Flip that over to the 27.5″ platforms. If you took a long travel 27.5″ bike, and you stick a 29er fork on the front, now you just slacked the head angle more and raised the BB. If you have a high BB to start with, you may have just raised it out of the range and your head angle is bad. The only way those guys could correct their head angle is by cutting down the travel, but that’s not a proper Mullet/mixed bike. So, you’re Frankensteining it, and you’re getting some benefits, but you’re getting just as many cons. You haven’t eaten the real deal.

Sometimes you can only squeeze so much out of certain platforms. In my opinion, we have squeezed everything we can out of a 27.5″ symmetrical wheel, we’ve squeezed everything we can out of a 29″. The evolutionary jump […] is mixing the two, keeping all of the pros, and getting rid of the cons of each platform.

Are there other benefits to the mixed wheel platform that you would like to add?
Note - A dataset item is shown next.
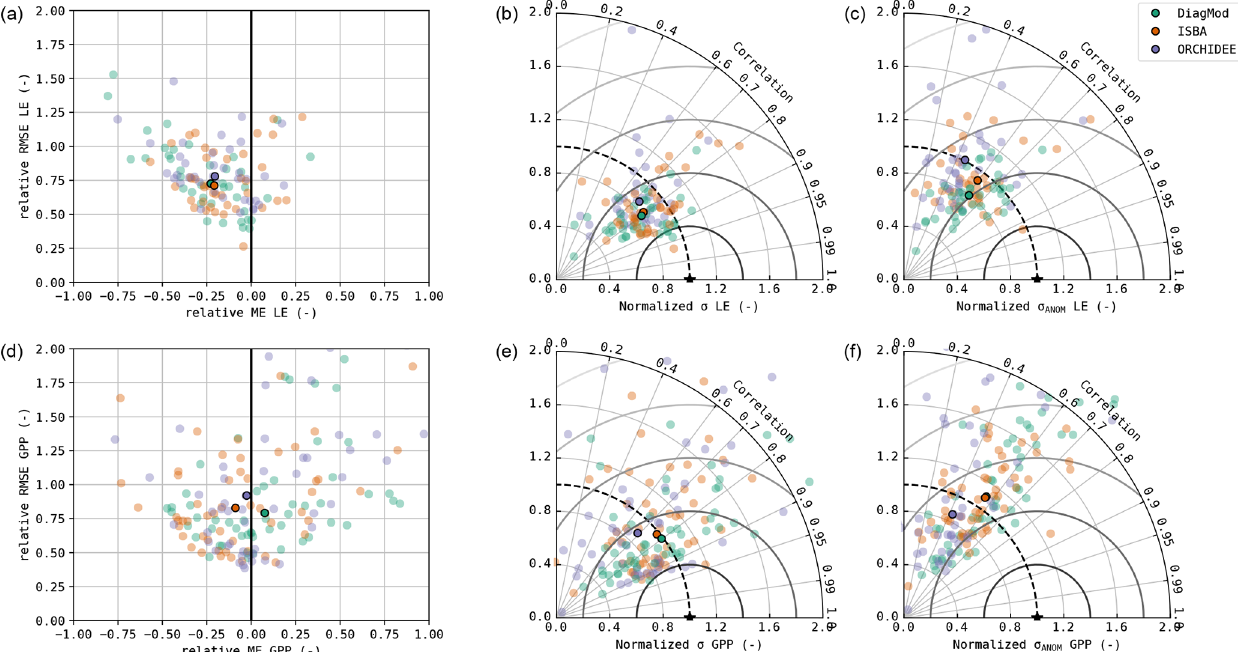
Figure 2. Accuracy plot (a, d) , Taylor diagram (b, e) and Taylor diagram of the seasonal anomalies (c, f) of the simulated daily mean LE (a–c) and GPP (d–f) . The median performance is shown with the opaque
They turn better, they’re safer, and that’s all on our website. There’s one factor that we don’t put on there. On a symmetrical wheeled bike, if you jump a lot, it gives you X feeling. When you mix, the front wheel gives a slightly stronger gyroscopic effect. The front has a really solid gyroscopic, and the rear is less. So you can move the rear of the bike and really put it where you want. It’s a really neat effect.

Another dynamic I noticed with motorcycles is, when coming down a waterfall of rocks it feels like I’m going to go over the bars, but I almost never do. I thought, I can’t believe this piece of equipment can do that. Whereas countless people on symmetrical wheeled mountain bikes end up going over the bars. So, when the front hub has that nice [mixed] ratio compared to the rear hub, as well as the diameter of the tire, when it hits a cinder block, the inertia rather than giving a stutter, it just naturally goes up. It’s almost like a 29″ vs 27.5″ square edge analogy. But you’re now incorporating the differential in hub height and it’s even more exaggerated. You don’t feel it until you compare a symmetrical and a mixed wheel bike.